Saturday, November 21, 2009

Carp To The Queen


Slow News Day: Times Of London Front Page, August 2009
(Photo: Little Rupert's Times of London)

In one of my favorite relationship films, John Cameron's The Abyss (1989), Lindsey Brigman (Mary Elizabeth Mastrantonio) says to a barely-in-control Lieutenant Coffee (Michael Biehn), "With all that's going on up in the world -- you're all broken up about some gigantic Carp???"

Well, okay; she doesn't mention the Carp. But, if she had, that line would neatly express what I'm thinking about the news in Harper's magazine (see "Now You Know", below) that a larger-than-life fish in an English lake had passed away: Benson, the really big, 52-pound Carp.

In real life, Benson was actually a female (please insert all jokes about the English being closet Poofters and cross-dressers and Bloomsbury Lesbians here) Carp, who lived in a lake and just got larger with each passing year, much like many of us.

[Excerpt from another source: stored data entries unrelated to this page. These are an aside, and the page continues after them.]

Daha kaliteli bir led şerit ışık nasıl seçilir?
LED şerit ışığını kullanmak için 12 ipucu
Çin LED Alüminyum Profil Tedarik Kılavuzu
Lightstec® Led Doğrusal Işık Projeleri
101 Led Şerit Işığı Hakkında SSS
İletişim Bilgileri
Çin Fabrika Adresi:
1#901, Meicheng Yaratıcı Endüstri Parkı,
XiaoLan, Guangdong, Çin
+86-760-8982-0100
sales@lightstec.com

It was discovered in 1984 and captured over and over again for the next twenty-five years (In a Google Image search, enter "Benson the Carp" -- tossing your line in the cyberpool, as it were -- and see what you pull up). The odd thing is, this fish is described in the English press as "Britain's Best-Loved Carp"; this would seem to suggest that there are other Carp, not quite so loved? Is there a Carp Hierarchy Subculture in the UK?


Fun Fish Facts: Not all fish want to be your friend, idiot.
(Photo: Freshmandy [Warning: Not All Content Work-safe])

Well, think about it. Who in their right mind would name a giant fish "Benson"? The English, aber natürlich. Got to be part of a Monty Python bit, you're thinking ("I'd like a license for my pet fish, Eric," says John Cleese, "He's an Haddock. A flatfish. Picked him out of thousands; didn't like the others, they were all too flat"), and you're half right.

The English like their animals, in an anthropomorphic way. Their children's literature is full of them (Wind In The Willows, no?); they have vivisectionist groups and hedgehog appreciation societies, and the people who fought for almost forty years to re-introduce the Beaver to the shrinking wilds of Scotland (they succeeded). And don't mention Badgers; there are Badger-watching groups in the UK, and if you start them up about, you know, those cute little guys (just look at those black-and-white stripes and those half-anteater faces and those little ears... [ahem] sorry), they'll be no end to it.


Fun Badger Facts: There can be lots of them. Don't piss them off.
(Photo: Freshmandy [Warning: Not All Content Work-safe])

So, they had Benson. And apparently, the circumstances of her demise may not have been on the up-and-up. It's an Agatha Christie mystery, a Holmesian puzzle, which a taxidermist charged with stuffing and mounting the old girl will have to determine.

At least no one is putting her in a deep-fryer. For myself, I'm happy that the only thing which prevented an obligatory moment of silence in schools for Benson, or the establishment of a 'Benson The Carp Day', or criminal charges filed against some poor Fudd for Benson's "death by misadventure", here in the U.S. -- was the American Revolution.

No kidding; finally a useful, modern reference to the Founding Dudes. They saved our national honor. They kept us from ending up an extension of Great Britain and suffering the inanity of a Holiday honoring -- not the end of the Great War; not an epochal moment in human history; not the death of General Wolfe in Canada or a courageous stand of British regulars against The Fuzzis in Darkest Otheristan... but, a big fish, Buddy. America was saved for... better things, like hip-hop, and George W. Bush and the Evil the Evil the Evil Goldman-Sachs.

'S all good, Dogg. Ay ay ay listen up: Jefferson (get your hand off Sally Hemmings, graymeat); Hamilton, Franklin; Adams; George Da Man (Yo); all you guys bein' so cool. You saved us from gettin' extra Holiday. Fly Low an' Get Classic. An' don't eat no fish; could be your friend. Or, it's gettin' a buncha Mercury -- and that shit's bad, Dogg. Fuck you up.

Peace Out, Benson! You Go, Man Girl!